The Cornish have from time unknown
laid their bones in earth to give the furze their fertile fire
to transform into branch and golden flower—
on sacred hearth the furze returned the fire it stored
and warmed the winter gales.
The furze brake always spreads and grows
across the Cornish moorlands
strung with menhir, ring and bones,
graced with bracken, heather bell and ling.
When the gorse explodes its seeds they spray out far
and scatter: At Blackheath there is a furze-shroud mound
where after the Rebellion, the Cornish dead were thrown,
the old bargain carried to the foreign east.
Atoms of those men still bloom.
When the gorse's seeds explode they scatter wide:
In the miners' Diaspora, 300,00 Cornish
were offered to the soil around the globe.
Atoms that were once gorse lie
inside those miners' bones on every continent.
dreaming still, perhaps, of flowering in gold.
COMING TO GRASS
Cornishman: a man at the bottom of a mine, singing.
They came to grass at the end of the day.

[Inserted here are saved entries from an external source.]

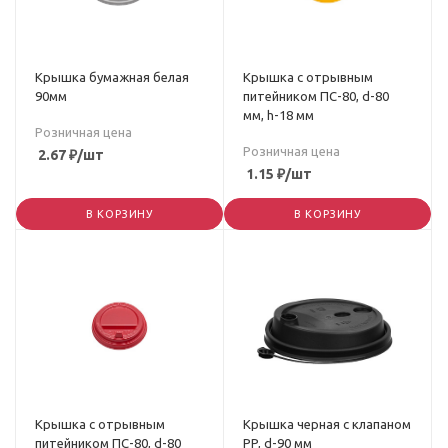
Крышка бумажная белая
Крышка с отрывным
90мм
питейником ПС-80, d-80
мм, h-18 мм
Розничная цена
Розничная цена
2.67
₽
/шт
1.15
₽
/шт
В КОРЗИНУ
В КОРЗИНУ
Крышка с отрывным
Крышка черная с клапаном
питейником ПС-80, d-80
PP, d-90 мм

They climbed from the Dark to grass
and carried the Dark up with them.
After a long day of night with only
the head’s candle for light,
after aching hours of sledging iron
against candle-gleamed borer,
Grass was the surface they climbed to
through a thousand feet of Dark—
Over and over they pulled their weight up the rungs
as their hearts rang the ribcage,
to come up to light and grass-green,
but to carry Dark with them unseen.
Dark changed the strong men,
shortened their tempers, stubborned beliefs,
roughened their tongues—
Dark led them to think
they were the ones who could see.
But in the mine, in chapel, in pub,
Bearing this Dark is what taught them to sing.